Screen printing apparatuses are known for applying a material (e.g. a conductive paste) on the surface of a substrate (e.g. a print tape) to form a particular printing pattern defined by a screen mask or mesh. Typically, a squeegee is pulled across the top surface of a screen mask and pushes the material applied on the screen mask passes through the pattern holes of the screen mask onto the surface of a substrate positioned below the screen mask. It is a known problem that each time a new substrate is positioned at the printing position or a new screen mask is installed in the printing apparatus, the substrate and the screen mask may not in a perfect alignment and thus resulted in an imprecise printing pattern on the substrate. Therefore, if a high printing accuracy is desired, the position of the substrate or the screen mask has to be corrected before the printing process so that the substrate and the screen mask are aligned with each other.

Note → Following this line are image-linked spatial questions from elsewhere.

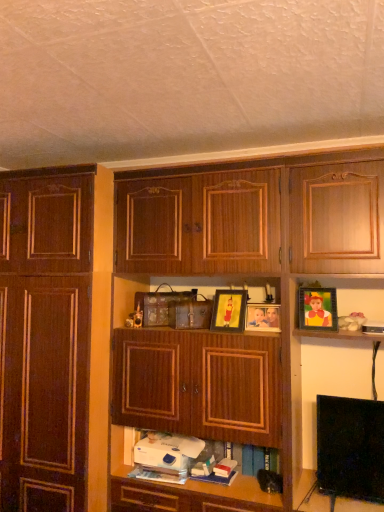
This screenshot has width=384, height=512. Identify the location of wooden cabinet at center, arranged as the second cabinetry when viewed from the left. (240, 276).

The width and height of the screenshot is (384, 512). What do you see at coordinates (240, 276) in the screenshot? I see `wooden cabinet at center, arranged as the second cabinetry when viewed from the left` at bounding box center [240, 276].

Describe the element at coordinates (224, 467) in the screenshot. The height and width of the screenshot is (512, 384). I see `white matte book at center, positioned as the 1th book in right-to-left order` at that location.

Identify the location of matte wooden picture frame at center, which ranks as the first picture frame in left-to-right order. This screenshot has width=384, height=512. (229, 310).

How much space does dark wood cabinet at left, acting as the 2th cabinetry starting from the right, occupy vertically?

The height of dark wood cabinet at left, acting as the 2th cabinetry starting from the right, is 7.02 feet.

In order to click on white matte book at lower center, the second book viewed from the right in this screenshot , I will do click(181, 457).

Based on the photo, in order to face white matte book at lower center, the 1th book from the left, should I rotate leftwards or rightwards?

You should rotate right by 2.965 degrees.

Find the location of a particular element. wooden photo frame at center, which is counted as the 2th picture frame, starting from the left is located at coordinates (263, 317).

Considering the sizes of objects wooden cabinet at center, arranged as the second cabinetry when viewed from the left, and white matte book at center, the second book in the left-to-right sequence, in the image provided, who is taller, wooden cabinet at center, arranged as the second cabinetry when viewed from the left, or white matte book at center, the second book in the left-to-right sequence,?

With more height is wooden cabinet at center, arranged as the second cabinetry when viewed from the left.

Is wooden cabinet at center, the 1th cabinetry from the right, in front of or behind white matte book at center, positioned as the 1th book in right-to-left order, in the image?

wooden cabinet at center, the 1th cabinetry from the right, is positioned closer to the viewer than white matte book at center, positioned as the 1th book in right-to-left order.

From the image's perspective, does wooden cabinet at center, the 1th cabinetry from the right, appear lower than white matte book at center, positioned as the 1th book in right-to-left order?

Actually, wooden cabinet at center, the 1th cabinetry from the right, appears above white matte book at center, positioned as the 1th book in right-to-left order, in the image.

Is wooden cabinet at center, the 1th cabinetry from the right, facing away from white matte book at center, the second book in the left-to-right sequence?

That's right, wooden cabinet at center, the 1th cabinetry from the right, is facing away from white matte book at center, the second book in the left-to-right sequence.

Does metallic gold picture frame at upper right, positioned as the 1th picture frame in right-to-left order, have a lesser height compared to white matte book at lower center, the second book viewed from the right?

No, metallic gold picture frame at upper right, positioned as the 1th picture frame in right-to-left order, is not shorter than white matte book at lower center, the second book viewed from the right.

Is metallic gold picture frame at upper right, positioned as the 1th picture frame in right-to-left order, facing towards white matte book at lower center, the second book viewed from the right?

No, metallic gold picture frame at upper right, positioned as the 1th picture frame in right-to-left order, does not turn towards white matte book at lower center, the second book viewed from the right.

In the scene shown: Does metallic gold picture frame at upper right, positioned as the 1th picture frame in right-to-left order, have a larger size compared to white matte book at lower center, the 1th book from the left?

Incorrect, metallic gold picture frame at upper right, positioned as the 1th picture frame in right-to-left order, is not larger than white matte book at lower center, the 1th book from the left.

Is point (229, 301) farther from camera compared to point (304, 307)?

Yes, point (229, 301) is behind point (304, 307).

Looking at this image, is matte wooden picture frame at center, acting as the third picture frame starting from the right, positioned in front of metallic gold picture frame at upper right, which is the 3th picture frame from left to right?

No, matte wooden picture frame at center, acting as the third picture frame starting from the right, is further to the viewer.

Is matte wooden picture frame at center, which ranks as the first picture frame in left-to-right order, directly adjacent to metallic gold picture frame at upper right, positioned as the 1th picture frame in right-to-left order?

No, matte wooden picture frame at center, which ranks as the first picture frame in left-to-right order, is not with metallic gold picture frame at upper right, positioned as the 1th picture frame in right-to-left order.

Is dark wood cabinet at left, the 1th cabinetry when ordered from left to right, next to matte wooden picture frame at center, which ranks as the first picture frame in left-to-right order, and touching it?

They are not placed beside each other.

Considering the relative sizes of dark wood cabinet at left, acting as the 2th cabinetry starting from the right, and matte wooden picture frame at center, acting as the third picture frame starting from the right, in the image provided, is dark wood cabinet at left, acting as the 2th cabinetry starting from the right, smaller than matte wooden picture frame at center, acting as the third picture frame starting from the right,?

No.

Could you tell me if dark wood cabinet at left, the 1th cabinetry when ordered from left to right, is turned towards matte wooden picture frame at center, acting as the third picture frame starting from the right?

No, dark wood cabinet at left, the 1th cabinetry when ordered from left to right, is not oriented towards matte wooden picture frame at center, acting as the third picture frame starting from the right.

Considering the positions of objects matte wooden picture frame at center, which ranks as the first picture frame in left-to-right order, and white matte book at lower center, the second book viewed from the right, in the image provided, who is more to the left, matte wooden picture frame at center, which ranks as the first picture frame in left-to-right order, or white matte book at lower center, the second book viewed from the right,?

white matte book at lower center, the second book viewed from the right, is more to the left.

Measure the distance from matte wooden picture frame at center, acting as the third picture frame starting from the right, to white matte book at lower center, the second book viewed from the right.

27.54 inches.

Between matte wooden picture frame at center, which ranks as the first picture frame in left-to-right order, and white matte book at lower center, the second book viewed from the right, which one has larger width?

white matte book at lower center, the second book viewed from the right.

Does matte wooden picture frame at center, acting as the third picture frame starting from the right, have a greater height compared to white matte book at lower center, the second book viewed from the right?

Indeed, matte wooden picture frame at center, acting as the third picture frame starting from the right, has a greater height compared to white matte book at lower center, the second book viewed from the right.

Which is closer, (308, 308) or (71, 338)?

The point (308, 308) is more forward.

The height and width of the screenshot is (512, 384). What are the coordinates of `picture frame that is the 3rd one above the dark wood cabinet at left, acting as the 2th cabinetry starting from the right (from a real-world perspective)` in the screenshot? It's located at (317, 308).

Is metallic gold picture frame at upper right, positioned as the 1th picture frame in right-to-left order, beside dark wood cabinet at left, the 1th cabinetry when ordered from left to right?

metallic gold picture frame at upper right, positioned as the 1th picture frame in right-to-left order, is not next to dark wood cabinet at left, the 1th cabinetry when ordered from left to right, and they're not touching.

From a real-world perspective, who is located lower, metallic gold picture frame at upper right, which is the 3th picture frame from left to right, or wooden cabinet at center, arranged as the second cabinetry when viewed from the left?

Many alignment methods have been introduced to improve the printing accuracy and throughput. For example, some recognisable markings are printed on the substrate or the screen mask for facilitating the alignment process. The locations of the markings are measured and compared with an expected location so that positional error can be determined and corrected. Many alignment methods are meant for large scale printing systems and hence their methods are complicated and costly to implement. Although there are simpler alignment methods which can be performed semi-auto or manually, these methods are mostly less accurate and hence not desirable.
Therefore, those skilled in art are constantly striving to devise an alignment method for a screen printing system which is simple and able to provide a high printing accuracy.